▸ **Page extract**
*** Begin section ***

Currently, there is approximately 2,000 Indonesians living in Thailand. Most of them are students or professionals working in the international organisations or in private companies. A small percentage of them are Indonesian’s married to Thais.
Indonesians choose Thailand because Thailand is a quite open country for foreigners to live in and also its close proximity to Indonesia, which is only three hours flight. In addition, Thailand and Indonesia share similar weather and culture, which make us easier to adapt and adjust to the environment and surroundings.
For students, Thailand is a friendly place, with many international class universities. Not only is Thailand a safe place, but another advantage is that Thailand has many choices of low cost airlines available before Covid-19 pandemic, so it is relatively convenient for Indonesians to go back and forth.
Does your country and Thailand have an exchange programme for students?
Indonesia and Thailand have provided some scholarship schemes for students in both countries so they can study and learn in some universities in Indonesia and vice versa. The scholarship aims not only to promote people-to-people contact, but also to enhance mutual understanding among youth of the two countries.

*** End section ***

▸ **Listed entries**
*** Begin section ***

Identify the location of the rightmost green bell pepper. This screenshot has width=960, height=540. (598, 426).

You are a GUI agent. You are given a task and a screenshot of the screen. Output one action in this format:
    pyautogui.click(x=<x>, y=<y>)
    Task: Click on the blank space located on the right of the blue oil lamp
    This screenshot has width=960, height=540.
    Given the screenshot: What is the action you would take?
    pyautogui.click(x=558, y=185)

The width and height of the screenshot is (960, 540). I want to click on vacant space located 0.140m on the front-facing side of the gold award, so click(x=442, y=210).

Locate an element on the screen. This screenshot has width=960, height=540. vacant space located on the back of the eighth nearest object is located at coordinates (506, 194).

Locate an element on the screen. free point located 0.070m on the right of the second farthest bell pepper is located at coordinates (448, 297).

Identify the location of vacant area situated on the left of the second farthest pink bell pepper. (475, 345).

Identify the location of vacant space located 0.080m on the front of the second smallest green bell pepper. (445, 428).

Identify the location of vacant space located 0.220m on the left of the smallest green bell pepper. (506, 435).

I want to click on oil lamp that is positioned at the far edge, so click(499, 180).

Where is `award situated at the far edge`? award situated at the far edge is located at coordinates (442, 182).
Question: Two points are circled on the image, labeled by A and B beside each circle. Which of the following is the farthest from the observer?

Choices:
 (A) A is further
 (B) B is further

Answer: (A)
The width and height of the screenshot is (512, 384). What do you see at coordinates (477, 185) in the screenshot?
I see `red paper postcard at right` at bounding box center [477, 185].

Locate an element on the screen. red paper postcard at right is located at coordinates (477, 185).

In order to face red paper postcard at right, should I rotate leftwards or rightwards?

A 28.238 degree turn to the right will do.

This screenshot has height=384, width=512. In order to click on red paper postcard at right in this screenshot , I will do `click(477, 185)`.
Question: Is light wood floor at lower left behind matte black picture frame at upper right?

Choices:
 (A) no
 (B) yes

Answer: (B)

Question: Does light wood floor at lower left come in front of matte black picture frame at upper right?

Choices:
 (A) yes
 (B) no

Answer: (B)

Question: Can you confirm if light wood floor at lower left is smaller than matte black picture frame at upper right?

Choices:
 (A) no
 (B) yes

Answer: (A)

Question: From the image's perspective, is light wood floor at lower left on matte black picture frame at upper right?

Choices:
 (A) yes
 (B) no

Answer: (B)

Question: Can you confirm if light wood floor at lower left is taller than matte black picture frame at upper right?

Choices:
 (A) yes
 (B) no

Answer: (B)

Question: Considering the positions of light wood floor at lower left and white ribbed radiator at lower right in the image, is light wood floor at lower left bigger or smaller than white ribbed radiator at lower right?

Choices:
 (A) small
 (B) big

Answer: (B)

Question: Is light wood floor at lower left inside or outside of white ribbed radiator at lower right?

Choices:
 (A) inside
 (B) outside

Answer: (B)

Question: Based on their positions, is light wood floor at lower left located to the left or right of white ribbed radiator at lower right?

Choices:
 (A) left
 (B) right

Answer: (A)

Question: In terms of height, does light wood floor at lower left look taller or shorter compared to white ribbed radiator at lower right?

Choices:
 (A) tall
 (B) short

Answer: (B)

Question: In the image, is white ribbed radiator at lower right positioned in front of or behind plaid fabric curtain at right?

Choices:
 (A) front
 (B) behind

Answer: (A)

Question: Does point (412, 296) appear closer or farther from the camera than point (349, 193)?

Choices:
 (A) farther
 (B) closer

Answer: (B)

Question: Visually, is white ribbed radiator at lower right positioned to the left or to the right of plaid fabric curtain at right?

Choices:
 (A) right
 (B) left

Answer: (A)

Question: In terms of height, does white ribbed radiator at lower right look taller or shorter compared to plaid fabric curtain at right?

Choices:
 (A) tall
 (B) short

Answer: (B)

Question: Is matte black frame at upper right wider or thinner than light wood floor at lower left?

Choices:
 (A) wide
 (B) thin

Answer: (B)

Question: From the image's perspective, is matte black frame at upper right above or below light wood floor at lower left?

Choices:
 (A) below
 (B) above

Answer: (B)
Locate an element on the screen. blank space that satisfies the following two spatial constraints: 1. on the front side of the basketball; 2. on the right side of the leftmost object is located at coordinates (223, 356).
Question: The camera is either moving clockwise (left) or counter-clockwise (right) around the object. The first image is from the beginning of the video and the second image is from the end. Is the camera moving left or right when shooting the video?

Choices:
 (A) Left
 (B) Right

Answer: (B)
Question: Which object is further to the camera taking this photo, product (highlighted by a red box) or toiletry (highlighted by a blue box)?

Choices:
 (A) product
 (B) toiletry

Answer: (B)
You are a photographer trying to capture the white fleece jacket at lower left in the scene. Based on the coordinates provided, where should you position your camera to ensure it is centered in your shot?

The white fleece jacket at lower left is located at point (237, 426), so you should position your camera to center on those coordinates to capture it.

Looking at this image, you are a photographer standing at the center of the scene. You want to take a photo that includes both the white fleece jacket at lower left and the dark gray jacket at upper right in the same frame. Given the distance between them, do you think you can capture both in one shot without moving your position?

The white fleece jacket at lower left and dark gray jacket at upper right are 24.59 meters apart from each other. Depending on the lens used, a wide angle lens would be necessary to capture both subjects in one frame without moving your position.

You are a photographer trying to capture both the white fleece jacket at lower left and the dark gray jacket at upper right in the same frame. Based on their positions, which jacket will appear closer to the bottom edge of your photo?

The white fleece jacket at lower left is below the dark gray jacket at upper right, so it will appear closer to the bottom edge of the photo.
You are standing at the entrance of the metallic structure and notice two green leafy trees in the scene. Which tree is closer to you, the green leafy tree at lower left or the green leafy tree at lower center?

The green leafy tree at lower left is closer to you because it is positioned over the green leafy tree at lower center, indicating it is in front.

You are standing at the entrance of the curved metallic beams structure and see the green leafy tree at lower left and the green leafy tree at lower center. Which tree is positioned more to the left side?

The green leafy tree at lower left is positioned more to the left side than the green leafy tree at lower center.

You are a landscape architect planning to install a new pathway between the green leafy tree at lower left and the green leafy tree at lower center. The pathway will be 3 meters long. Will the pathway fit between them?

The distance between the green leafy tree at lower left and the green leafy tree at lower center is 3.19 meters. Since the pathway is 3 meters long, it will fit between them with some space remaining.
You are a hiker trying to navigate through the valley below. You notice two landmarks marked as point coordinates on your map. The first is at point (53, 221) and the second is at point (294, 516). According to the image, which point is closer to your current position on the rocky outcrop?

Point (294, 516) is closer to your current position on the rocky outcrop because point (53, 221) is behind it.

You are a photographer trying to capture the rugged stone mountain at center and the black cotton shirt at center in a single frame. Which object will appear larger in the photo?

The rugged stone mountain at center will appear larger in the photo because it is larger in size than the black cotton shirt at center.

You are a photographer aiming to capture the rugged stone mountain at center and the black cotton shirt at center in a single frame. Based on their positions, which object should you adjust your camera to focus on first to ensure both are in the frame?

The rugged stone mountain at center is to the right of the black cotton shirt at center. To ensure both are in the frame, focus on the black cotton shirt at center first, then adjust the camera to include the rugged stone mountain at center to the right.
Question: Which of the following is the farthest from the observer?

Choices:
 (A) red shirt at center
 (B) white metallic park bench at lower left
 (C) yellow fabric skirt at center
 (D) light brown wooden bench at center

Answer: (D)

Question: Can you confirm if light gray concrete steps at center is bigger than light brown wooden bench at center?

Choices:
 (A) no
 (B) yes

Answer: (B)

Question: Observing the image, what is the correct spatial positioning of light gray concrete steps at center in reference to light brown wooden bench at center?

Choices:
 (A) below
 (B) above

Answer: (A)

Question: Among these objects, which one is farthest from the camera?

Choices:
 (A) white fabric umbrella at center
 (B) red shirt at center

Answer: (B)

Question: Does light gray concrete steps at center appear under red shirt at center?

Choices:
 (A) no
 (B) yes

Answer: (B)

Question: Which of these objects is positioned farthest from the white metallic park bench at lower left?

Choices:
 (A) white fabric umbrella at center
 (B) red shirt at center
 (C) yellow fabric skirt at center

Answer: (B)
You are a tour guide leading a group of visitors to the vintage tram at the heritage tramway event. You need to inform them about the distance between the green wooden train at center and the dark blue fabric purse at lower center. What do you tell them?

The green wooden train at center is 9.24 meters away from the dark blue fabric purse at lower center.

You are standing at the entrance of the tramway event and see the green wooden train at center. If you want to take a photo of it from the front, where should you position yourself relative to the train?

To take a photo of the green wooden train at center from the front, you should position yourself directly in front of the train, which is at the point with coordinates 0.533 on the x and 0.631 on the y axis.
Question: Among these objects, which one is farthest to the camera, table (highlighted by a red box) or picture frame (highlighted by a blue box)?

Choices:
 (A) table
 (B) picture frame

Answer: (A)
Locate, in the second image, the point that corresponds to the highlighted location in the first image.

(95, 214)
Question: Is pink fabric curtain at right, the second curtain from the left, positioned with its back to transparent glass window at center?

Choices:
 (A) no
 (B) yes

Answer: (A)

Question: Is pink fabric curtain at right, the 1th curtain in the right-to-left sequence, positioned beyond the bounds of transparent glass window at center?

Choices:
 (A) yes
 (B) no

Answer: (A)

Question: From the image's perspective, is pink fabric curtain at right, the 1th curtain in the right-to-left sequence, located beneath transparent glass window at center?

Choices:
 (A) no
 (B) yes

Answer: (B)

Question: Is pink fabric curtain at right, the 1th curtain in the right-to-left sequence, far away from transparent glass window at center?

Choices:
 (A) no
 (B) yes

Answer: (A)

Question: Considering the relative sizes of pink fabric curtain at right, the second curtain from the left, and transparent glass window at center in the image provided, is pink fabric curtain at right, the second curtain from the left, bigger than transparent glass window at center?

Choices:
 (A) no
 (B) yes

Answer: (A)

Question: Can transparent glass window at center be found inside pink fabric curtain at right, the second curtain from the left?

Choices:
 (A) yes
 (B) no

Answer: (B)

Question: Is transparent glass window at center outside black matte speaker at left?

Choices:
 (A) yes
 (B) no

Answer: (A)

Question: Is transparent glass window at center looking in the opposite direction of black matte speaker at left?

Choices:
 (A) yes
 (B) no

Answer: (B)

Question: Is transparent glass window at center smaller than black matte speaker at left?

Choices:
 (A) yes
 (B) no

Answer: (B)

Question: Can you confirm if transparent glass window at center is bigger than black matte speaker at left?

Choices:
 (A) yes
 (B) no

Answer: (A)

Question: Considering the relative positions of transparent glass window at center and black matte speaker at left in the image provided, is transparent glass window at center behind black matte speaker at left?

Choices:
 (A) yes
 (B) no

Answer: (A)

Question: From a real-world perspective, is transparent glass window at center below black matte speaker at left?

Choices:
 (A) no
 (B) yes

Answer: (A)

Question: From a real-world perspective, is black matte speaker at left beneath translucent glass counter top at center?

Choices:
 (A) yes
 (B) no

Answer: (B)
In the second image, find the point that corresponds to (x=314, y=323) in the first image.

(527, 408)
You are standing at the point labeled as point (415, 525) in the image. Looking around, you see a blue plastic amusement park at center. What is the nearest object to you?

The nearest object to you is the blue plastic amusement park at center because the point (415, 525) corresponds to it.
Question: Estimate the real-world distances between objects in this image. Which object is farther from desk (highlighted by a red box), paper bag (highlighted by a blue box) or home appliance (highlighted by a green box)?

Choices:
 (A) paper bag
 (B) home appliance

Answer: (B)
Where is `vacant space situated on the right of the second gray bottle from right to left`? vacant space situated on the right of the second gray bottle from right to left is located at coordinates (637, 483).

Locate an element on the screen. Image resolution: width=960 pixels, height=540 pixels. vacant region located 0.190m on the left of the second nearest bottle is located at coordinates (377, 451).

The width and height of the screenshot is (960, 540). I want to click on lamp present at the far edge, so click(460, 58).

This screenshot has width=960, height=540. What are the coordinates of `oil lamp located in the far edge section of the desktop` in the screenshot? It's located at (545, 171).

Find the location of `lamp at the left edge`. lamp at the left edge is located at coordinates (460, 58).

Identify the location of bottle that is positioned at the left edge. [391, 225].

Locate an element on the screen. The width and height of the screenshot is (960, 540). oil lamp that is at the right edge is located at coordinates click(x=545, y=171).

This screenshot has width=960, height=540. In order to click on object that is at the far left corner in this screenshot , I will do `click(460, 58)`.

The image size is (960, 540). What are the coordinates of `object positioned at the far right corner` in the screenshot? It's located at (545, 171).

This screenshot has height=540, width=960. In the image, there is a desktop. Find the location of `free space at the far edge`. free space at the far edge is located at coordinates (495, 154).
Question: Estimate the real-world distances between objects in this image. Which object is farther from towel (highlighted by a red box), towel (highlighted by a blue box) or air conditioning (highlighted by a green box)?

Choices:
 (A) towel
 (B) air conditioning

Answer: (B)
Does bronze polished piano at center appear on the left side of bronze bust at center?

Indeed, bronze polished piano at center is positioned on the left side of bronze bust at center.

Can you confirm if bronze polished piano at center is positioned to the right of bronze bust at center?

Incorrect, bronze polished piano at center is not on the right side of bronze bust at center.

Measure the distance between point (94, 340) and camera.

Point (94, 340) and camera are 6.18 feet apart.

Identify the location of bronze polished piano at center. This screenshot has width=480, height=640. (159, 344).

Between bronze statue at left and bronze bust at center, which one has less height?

*** End section ***

▸ **Required actions**
1: In the passage about Indonesians in Thailand, write out the text again starting at the words "Indonesia and Thailand" and ending after "the two countries.", replacing "youth" with "young people".
2: According to the passage about Indonesians in Thailand, why is it relatively convenient for Indonesians to travel back and forth?

▸ **Answers for this exercise**
1:
Indonesia and Thailand have provided some scholarship schemes for students in both countries so they can study and learn in some universities in Indonesia and vice versa. The scholarship aims not only to promote people-to-people contact, but also to enhance mutual understanding among young people of the two countries.

2: Before the Covid-19 pandemic, Thailand had many choices of low cost airlines available.